Aim of the task
Only the lines from the one holding "Task progress tracking." through the end of the records below are to be reproduced exactly, and pictures are to be omitted.

Entries supplied
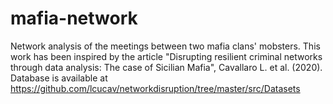 # mafia-network
Network analysis of the meetings between two mafia clans' mobsters. This work has been inspired by the article "Disrupting resilient criminal networks through data analysis: The case of Sicilian Mafia", Cavallaro L. et al. (2020).
Database is available at https://github.com/lcucav/networkdisruption/tree/master/src/Datasets
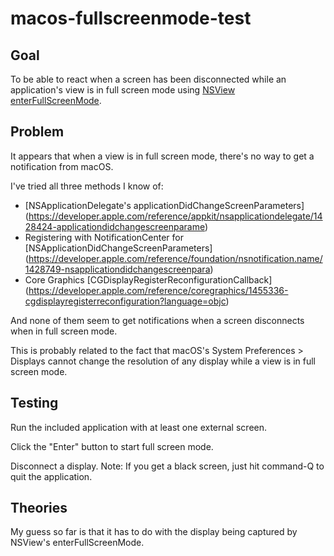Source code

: # macos-fullscreenmode-test

## Goal

To be able to react when a screen has been disconnected while an application's view is in full screen mode using [NSView enterFullScreenMode](https://developer.apple.com/reference/appkit/nsview/1483780-enterfullscreenmode).

## Problem

It appears that when a view is in full screen mode, there's no way to get a notification from macOS.

I've tried all three methods I know of:
- [NSApplicationDelegate's applicationDidChangeScreenParameters] (https://developer.apple.com/reference/appkit/nsapplicationdelegate/1428424-applicationdidchangescreenparame)
- Registering with NotificationCenter for [NSApplicationDidChangeScreenParameters] (https://developer.apple.com/reference/foundation/nsnotification.name/1428749-nsapplicationdidchangescreenpara)
- Core Graphics [CGDisplayRegisterReconfigurationCallback] (https://developer.apple.com/reference/coregraphics/1455336-cgdisplayregisterreconfiguration?language=objc)

And none of them seem to get notifications when a screen disconnects when in full screen mode.

This is probably related to the fact that macOS's System Preferences > Displays cannot change the resolution of any display while a view is in full screen mode.

## Testing

Run the included application with at least one external screen.

Click the "Enter" button to start full screen mode.

Disconnect a display.  Note:  If you get a black screen, just hit command-Q to quit the application.

## Theories

My guess so far is that it has to do with the display being captured by NSView's enterFullScreenMode.
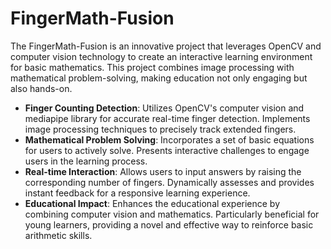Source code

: # FingerMath-Fusion
The FingerMath-Fusion is an innovative project that leverages OpenCV and computer vision technology to create an interactive learning environment for basic mathematics. This project combines image processing with mathematical problem-solving, making education not only engaging but also hands-on.

- **Finger Counting Detection**:
    Utilizes OpenCV's computer vision and mediapipe library for accurate real-time finger detection.
    Implements image processing techniques to precisely track extended fingers.
- **Mathematical Problem Solving**:
    Incorporates a set of basic equations for users to actively solve.
    Presents interactive challenges to engage users in the learning process.
- **Real-time Interaction**:
    Allows users to input answers by raising the corresponding number of fingers.
    Dynamically assesses and provides instant feedback for a responsive learning experience.
- **Educational Impact**:
    Enhances the educational experience by combining computer vision and mathematics.
    Particularly beneficial for young learners, providing a novel and effective way to reinforce basic arithmetic skills.
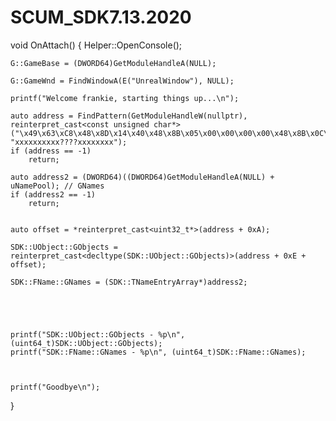 # SCUM_SDK7.13.2020


void OnAttach()
{
    Helper::OpenConsole();

    G::GameBase = (DWORD64)GetModuleHandleA(NULL);

    G::GameWnd = FindWindowA(E("UnrealWindow"), NULL);

	printf("Welcome frankie, starting things up...\n");

	auto address = FindPattern(GetModuleHandleW(nullptr), reinterpret_cast<const unsigned char*>("\x49\x63\xC8\x48\x8D\x14\x40\x48\x8B\x05\x00\x00\x00\x00\x48\x8B\x0C\xC8\x48\x8D\x04\xD1"), "xxxxxxxxxx????xxxxxxxx");
	if (address == -1)
		return;

	auto address2 = (DWORD64)((DWORD64)GetModuleHandleA(NULL) + uNamePool); // GNames
	if (address2 == -1)
		return;


	auto offset = *reinterpret_cast<uint32_t*>(address + 0xA);

	SDK::UObject::GObjects = reinterpret_cast<decltype(SDK::UObject::GObjects)>(address + 0xE + offset);

	SDK::FName::GNames = (SDK::TNameEntryArray*)address2;





	printf("SDK::UObject::GObjects - %p\n", (uint64_t)SDK::UObject::GObjects);
	printf("SDK::FName::GNames - %p\n", (uint64_t)SDK::FName::GNames);

	

	printf("Goodbye\n");

 

}
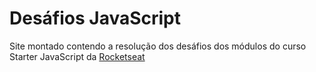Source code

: # Desáfios JavaScript
Site montado contendo a resolução dos desáfios dos módulos do curso Starter JavaScript da [Rocketseat](https://rocketseat.com.br/)
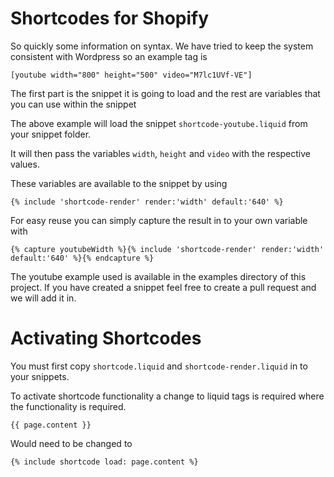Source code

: Shortcodes for Shopify
==================

So quickly some information on syntax. We have tried to keep the system consistent with Wordpress so an example tag is

    [youtube width="800" height="500" video="M7lc1UVf-VE"]
    
The first part is the snippet it is going to load and the rest are variables that you can use within the snippet

The above example will load the snippet `shortcode-youtube.liquid` from your snippet folder.

It will then pass the variables `width`, `height` and `video` with the respective values.

These variables are available to the snippet by using

    {% include 'shortcode-render' render:'width' default:'640' %}

For easy reuse you can simply capture the result in to your own variable with

    {% capture youtubeWidth %}{% include 'shortcode-render' render:'width' default:'640' %}{% endcapture %}

The youtube example used is available in the examples directory of this project. If you have created a snippet feel free to create a pull request and we will add it in.


Activating Shortcodes
==================

You must first copy `shortcode.liquid` and `shortcode-render.liquid` in to your snippets.
    
To activate shortcode functionality a change to liquid tags is required where the functionality is required.

    {{ page.content }}
    
Would need to be changed to 

    {% include shortcode load: page.content %}
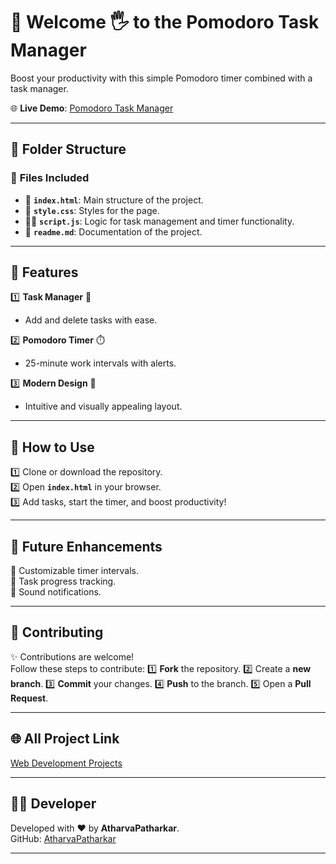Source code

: # 🍅 Welcome 🖐 to the Pomodoro Task Manager

Boost your productivity with this simple Pomodoro timer combined with a task manager.

🌐 **Live Demo**: [Pomodoro Task Manager](https://atharvapatharkar.github.io/web-development-projects/Pomodoro%20Task%20Manager/index.html) 

---

## 📂 Folder Structure

### 🔸 **Files Included**
- 📄 **`index.html`**: Main structure of the project.
- 🎨 **`style.css`**: Styles for the page.
- 🧑‍💻 **`script.js`**: Logic for task management and timer functionality.
- 📄 **`readme.md`**: Documentation of the project.

---

## 🌟 Features

1️⃣ **Task Manager** 📝  
   - Add and delete tasks with ease.  

2️⃣ **Pomodoro Timer** ⏱️  
   - 25-minute work intervals with alerts.  

3️⃣ **Modern Design** 🎨  
   - Intuitive and visually appealing layout.

---

## 🚀 How to Use

1️⃣ Clone or download the repository.  
2️⃣ Open **`index.html`** in your browser.  
3️⃣ Add tasks, start the timer, and boost productivity!

---

## 🔮 Future Enhancements

📌 Customizable timer intervals.  
📌 Task progress tracking.  
📌 Sound notifications.  

---

## 🤝 Contributing

✨ Contributions are welcome!  
Follow these steps to contribute:
1️⃣ **Fork** the repository.
2️⃣ Create a **new branch**.
3️⃣ **Commit** your changes.
4️⃣ **Push** to the branch.
5️⃣ Open a **Pull Request**.

---

## 🌐 All Project Link

[Web Development Projects](https://atharvapatharkar.github.io/web-development-projects/)

---

## 🧑‍💻 Developer

Developed with ❤️ by **AtharvaPatharkar**.  
GitHub: [AtharvaPatharkar](https://github.com/AtharvaPatharkar)

---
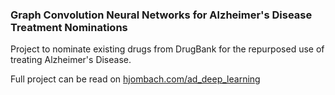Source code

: ### Graph Convolution Neural Networks for Alzheimer's Disease Treatment Nominations

Project to nominate existing drugs from DrugBank for the repurposed use of treating Alzheimer's Disease.
  
Full project can be read on [hjombach.com/ad_deep_learning](https://hjombach.com/ad_deep_learning/)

Exercise answer
📌 Task progress tracking.  
📌 Sound notifications.  

---

## 🤝 Contributing

✨ Contributions are welcome!  
Follow these steps to contribute:
1️⃣ **Fork** the repository.
2️⃣ Create a **new branch**.
3️⃣ **Commit** your changes.
4️⃣ **Push** to the branch.
5️⃣ Open a **Pull Request**.

---

## 🌐 All Project Link

[Web Development Projects](https://atharvapatharkar.github.io/web-development-projects/)

---

## 🧑‍💻 Developer

Developed with ❤️ by **AtharvaPatharkar**.  
GitHub: [AtharvaPatharkar](https://github.com/AtharvaPatharkar)

---
Source code

: ### Graph Convolution Neural Networks for Alzheimer's Disease Treatment Nominations

Project to nominate existing drugs from DrugBank for the repurposed use of treating Alzheimer's Disease.
  
Full project can be read on [hjombach.com/ad_deep_learning](https://hjombach.com/ad_deep_learning/)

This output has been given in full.